Petrovic, also the band’s guitarist, believes the curiosity value of being a Bosnian band singing in French while not actually speaking the language had helped initially to build up a following.

His texts are full of references to French culture and history, such as “The Plague” by Camus, the St. Bartholomew’s Day massacre of French Huguenots in 1572 or Gypsy jazz great Django Reinhardt, who spent most of his life in France.

But they also often echo Bosnia’s violent history.

“What about blood shed in the name of ideals?” sings Jusic.

“What about the mother without her children, what about children without their parents?
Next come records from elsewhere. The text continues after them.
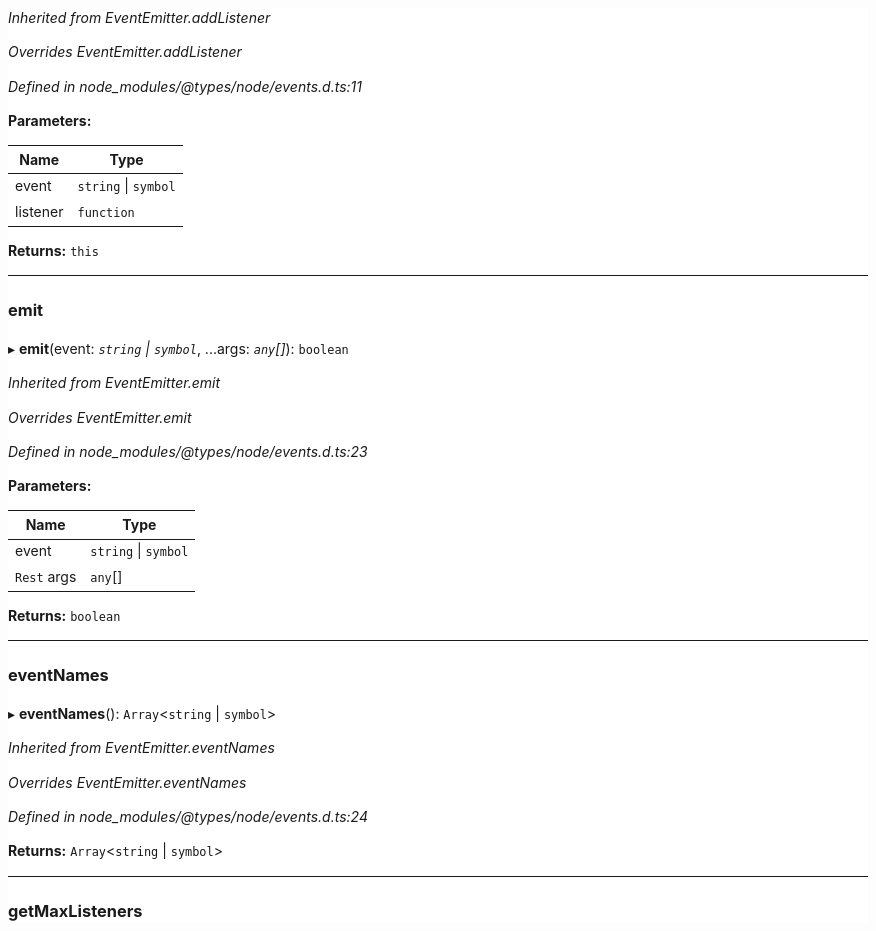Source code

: *Inherited from EventEmitter.addListener*

*Overrides EventEmitter.addListener*

*Defined in node_modules/@types/node/events.d.ts:11*

**Parameters:**

| Name | Type |
| ------ | ------ |
| event | `string` \| `symbol` |
| listener | `function` |

**Returns:** `this`

___
<a id="emit"></a>

###  emit

▸ **emit**(event: *`string` \| `symbol`*, ...args: *`any`[]*): `boolean`

*Inherited from EventEmitter.emit*

*Overrides EventEmitter.emit*

*Defined in node_modules/@types/node/events.d.ts:23*

**Parameters:**

| Name | Type |
| ------ | ------ |
| event | `string` \| `symbol` |
| `Rest` args | `any`[] |

**Returns:** `boolean`

___
<a id="eventnames"></a>

###  eventNames

▸ **eventNames**(): `Array`<`string` \| `symbol`>

*Inherited from EventEmitter.eventNames*

*Overrides EventEmitter.eventNames*

*Defined in node_modules/@types/node/events.d.ts:24*

**Returns:** `Array`<`string` \| `symbol`>

___
<a id="getmaxlisteners"></a>

###  getMaxListeners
I wash my hands of the matter, but they are covered with blood.”

In another song, he references the 1947 Albert Camus novel to celebrate the return of peace: “The bacillus is gone, the plague is gone,” he sings.

“This is a universal theme… The plague of Bosnia is war, but also society after the war, its inability to move towards the future” in an ethnically divided country, Petrovic told AFP.

Nearly 100,000 people died in the country’s inter-ethnic war in the 1990s.

– ‘Balkan madness, French freedom’ – 

Influenced by multiple genres, including jazz, blues, pop-rock, punk as well as Bosnia’s traditional sevdah folk music, the band’s style mixes guitar, bass, drums, trumpet, saxophone and mandolin.

“It’s an organic music, very lively. It is not chained by any rules, it is natural and diverse,” said drummer and percussionist Adnan Suljanovic, 45, an English teacher.

In a country devastated by the 1992-1995 war and later exhausted by more than 20 years of inter-ethnic disputes, the musicians — all teachers with one exception — want to convey “joy” and “optimism,” said Suljanovic.

“With a bit of our Balkan madness and French freedom, passing through our literary filter pushed by Jure, we arrive at something rather nice,” he said.